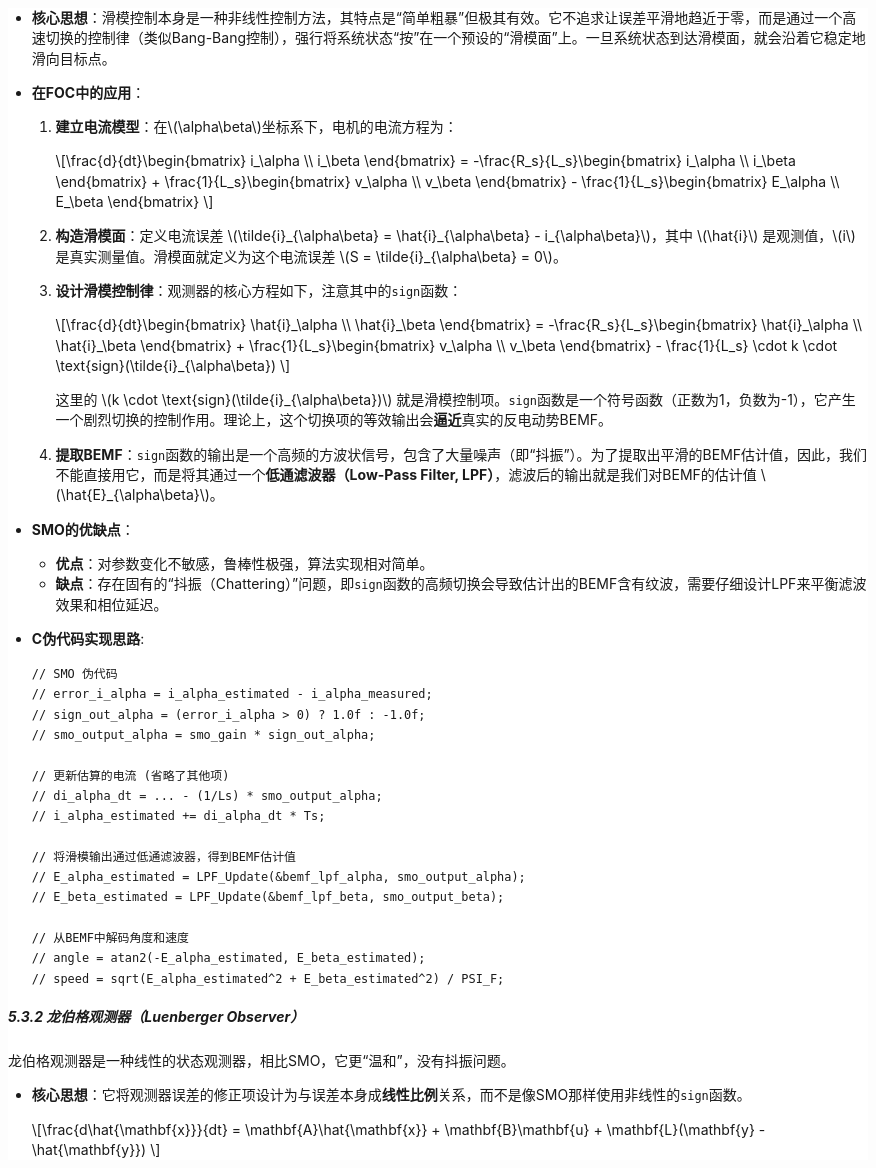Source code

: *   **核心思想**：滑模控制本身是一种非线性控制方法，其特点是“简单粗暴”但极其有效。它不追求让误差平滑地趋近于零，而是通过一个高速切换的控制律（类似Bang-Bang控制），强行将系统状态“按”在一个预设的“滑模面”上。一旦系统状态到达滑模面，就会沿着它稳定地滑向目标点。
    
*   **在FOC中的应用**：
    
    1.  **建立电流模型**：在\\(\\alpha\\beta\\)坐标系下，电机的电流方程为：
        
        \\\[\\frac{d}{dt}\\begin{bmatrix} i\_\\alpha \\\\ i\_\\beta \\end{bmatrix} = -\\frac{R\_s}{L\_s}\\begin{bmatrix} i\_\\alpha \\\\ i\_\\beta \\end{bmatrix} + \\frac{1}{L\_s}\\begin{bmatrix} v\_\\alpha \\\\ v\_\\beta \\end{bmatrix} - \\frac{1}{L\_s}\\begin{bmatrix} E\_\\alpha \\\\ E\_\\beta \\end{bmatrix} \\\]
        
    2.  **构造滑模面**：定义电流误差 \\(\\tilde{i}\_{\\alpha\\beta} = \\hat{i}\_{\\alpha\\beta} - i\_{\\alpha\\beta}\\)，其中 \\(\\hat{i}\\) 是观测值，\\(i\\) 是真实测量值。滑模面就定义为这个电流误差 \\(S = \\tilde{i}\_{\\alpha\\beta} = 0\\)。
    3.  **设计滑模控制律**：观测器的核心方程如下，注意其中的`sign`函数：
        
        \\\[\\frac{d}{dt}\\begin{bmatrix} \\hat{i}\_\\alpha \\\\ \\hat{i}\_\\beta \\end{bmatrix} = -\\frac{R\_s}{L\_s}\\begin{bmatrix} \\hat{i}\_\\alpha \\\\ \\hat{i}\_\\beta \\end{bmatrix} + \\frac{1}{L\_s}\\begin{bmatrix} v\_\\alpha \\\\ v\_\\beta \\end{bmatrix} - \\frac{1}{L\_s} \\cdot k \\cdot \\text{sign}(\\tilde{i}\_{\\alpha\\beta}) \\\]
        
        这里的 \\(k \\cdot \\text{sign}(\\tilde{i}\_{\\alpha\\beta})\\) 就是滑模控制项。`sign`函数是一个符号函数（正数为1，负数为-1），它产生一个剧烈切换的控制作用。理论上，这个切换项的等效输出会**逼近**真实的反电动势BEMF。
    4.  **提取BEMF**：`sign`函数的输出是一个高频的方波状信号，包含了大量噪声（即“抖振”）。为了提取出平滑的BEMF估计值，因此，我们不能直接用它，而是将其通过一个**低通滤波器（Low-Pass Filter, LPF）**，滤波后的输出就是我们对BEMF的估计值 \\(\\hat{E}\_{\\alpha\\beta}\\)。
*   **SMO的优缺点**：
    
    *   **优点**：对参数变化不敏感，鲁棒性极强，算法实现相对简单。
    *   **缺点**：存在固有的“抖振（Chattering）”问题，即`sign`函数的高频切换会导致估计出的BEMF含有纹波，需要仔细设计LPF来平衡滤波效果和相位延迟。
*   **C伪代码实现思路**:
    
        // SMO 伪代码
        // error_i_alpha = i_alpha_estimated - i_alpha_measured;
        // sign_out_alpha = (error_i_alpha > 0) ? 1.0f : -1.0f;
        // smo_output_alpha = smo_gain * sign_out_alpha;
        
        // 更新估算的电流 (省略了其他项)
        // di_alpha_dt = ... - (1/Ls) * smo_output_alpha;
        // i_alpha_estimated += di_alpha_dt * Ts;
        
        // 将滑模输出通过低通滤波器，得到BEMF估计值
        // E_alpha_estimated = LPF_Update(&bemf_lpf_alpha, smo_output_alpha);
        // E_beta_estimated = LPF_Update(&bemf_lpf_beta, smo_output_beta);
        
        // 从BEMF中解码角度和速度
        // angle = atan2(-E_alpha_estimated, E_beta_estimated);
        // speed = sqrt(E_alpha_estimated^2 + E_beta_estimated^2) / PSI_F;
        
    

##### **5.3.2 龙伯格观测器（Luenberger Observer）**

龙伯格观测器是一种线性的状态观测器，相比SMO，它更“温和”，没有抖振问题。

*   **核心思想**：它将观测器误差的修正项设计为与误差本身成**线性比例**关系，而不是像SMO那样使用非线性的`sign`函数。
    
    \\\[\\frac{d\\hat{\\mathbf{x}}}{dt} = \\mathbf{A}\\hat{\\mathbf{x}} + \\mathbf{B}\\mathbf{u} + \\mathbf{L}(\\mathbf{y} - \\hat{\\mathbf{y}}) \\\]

──────

#### TASK ITEM:
Write out every line of the records above verbatim, omitting the pictures.

#### TASK SOLUTION:
Source code

: *   **核心思想**：滑模控制本身是一种非线性控制方法，其特点是“简单粗暴”但极其有效。它不追求让误差平滑地趋近于零，而是通过一个高速切换的控制律（类似Bang-Bang控制），强行将系统状态“按”在一个预设的“滑模面”上。一旦系统状态到达滑模面，就会沿着它稳定地滑向目标点。
    
*   **在FOC中的应用**：
    
    1.  **建立电流模型**：在\\(\\alpha\\beta\\)坐标系下，电机的电流方程为：
        
        \\\[\\frac{d}{dt}\\begin{bmatrix} i\_\\alpha \\\\ i\_\\beta \\end{bmatrix} = -\\frac{R\_s}{L\_s}\\begin{bmatrix} i\_\\alpha \\\\ i\_\\beta \\end{bmatrix} + \\frac{1}{L\_s}\\begin{bmatrix} v\_\\alpha \\\\ v\_\\beta \\end{bmatrix} - \\frac{1}{L\_s}\\begin{bmatrix} E\_\\alpha \\\\ E\_\\beta \\end{bmatrix} \\\]
        
    2.  **构造滑模面**：定义电流误差 \\(\\tilde{i}\_{\\alpha\\beta} = \\hat{i}\_{\\alpha\\beta} - i\_{\\alpha\\beta}\\)，其中 \\(\\hat{i}\\) 是观测值，\\(i\\) 是真实测量值。滑模面就定义为这个电流误差 \\(S = \\tilde{i}\_{\\alpha\\beta} = 0\\)。
    3.  **设计滑模控制律**：观测器的核心方程如下，注意其中的`sign`函数：
        
        \\\[\\frac{d}{dt}\\begin{bmatrix} \\hat{i}\_\\alpha \\\\ \\hat{i}\_\\beta \\end{bmatrix} = -\\frac{R\_s}{L\_s}\\begin{bmatrix} \\hat{i}\_\\alpha \\\\ \\hat{i}\_\\beta \\end{bmatrix} + \\frac{1}{L\_s}\\begin{bmatrix} v\_\\alpha \\\\ v\_\\beta \\end{bmatrix} - \\frac{1}{L\_s} \\cdot k \\cdot \\text{sign}(\\tilde{i}\_{\\alpha\\beta}) \\\]
        
        这里的 \\(k \\cdot \\text{sign}(\\tilde{i}\_{\\alpha\\beta})\\) 就是滑模控制项。`sign`函数是一个符号函数（正数为1，负数为-1），它产生一个剧烈切换的控制作用。理论上，这个切换项的等效输出会**逼近**真实的反电动势BEMF。
    4.  **提取BEMF**：`sign`函数的输出是一个高频的方波状信号，包含了大量噪声（即“抖振”）。为了提取出平滑的BEMF估计值，因此，我们不能直接用它，而是将其通过一个**低通滤波器（Low-Pass Filter, LPF）**，滤波后的输出就是我们对BEMF的估计值 \\(\\hat{E}\_{\\alpha\\beta}\\)。
*   **SMO的优缺点**：
    
    *   **优点**：对参数变化不敏感，鲁棒性极强，算法实现相对简单。
    *   **缺点**：存在固有的“抖振（Chattering）”问题，即`sign`函数的高频切换会导致估计出的BEMF含有纹波，需要仔细设计LPF来平衡滤波效果和相位延迟。
*   **C伪代码实现思路**:
    
        // SMO 伪代码
        // error_i_alpha = i_alpha_estimated - i_alpha_measured;
        // sign_out_alpha = (error_i_alpha > 0) ? 1.0f : -1.0f;
        // smo_output_alpha = smo_gain * sign_out_alpha;
        
        // 更新估算的电流 (省略了其他项)
        // di_alpha_dt = ... - (1/Ls) * smo_output_alpha;
        // i_alpha_estimated += di_alpha_dt * Ts;
        
        // 将滑模输出通过低通滤波器，得到BEMF估计值
        // E_alpha_estimated = LPF_Update(&bemf_lpf_alpha, smo_output_alpha);
        // E_beta_estimated = LPF_Update(&bemf_lpf_beta, smo_output_beta);
        
        // 从BEMF中解码角度和速度
        // angle = atan2(-E_alpha_estimated, E_beta_estimated);
        // speed = sqrt(E_alpha_estimated^2 + E_beta_estimated^2) / PSI_F;
        
    

##### **5.3.2 龙伯格观测器（Luenberger Observer）**

龙伯格观测器是一种线性的状态观测器，相比SMO，它更“温和”，没有抖振问题。

*   **核心思想**：它将观测器误差的修正项设计为与误差本身成**线性比例**关系，而不是像SMO那样使用非线性的`sign`函数。
    
    \\\[\\frac{d\\hat{\\mathbf{x}}}{dt} = \\mathbf{A}\\hat{\\mathbf{x}} + \\mathbf{B}\\mathbf{u} + \\mathbf{L}(\\mathbf{y} - \\hat{\\mathbf{y}}) \\\]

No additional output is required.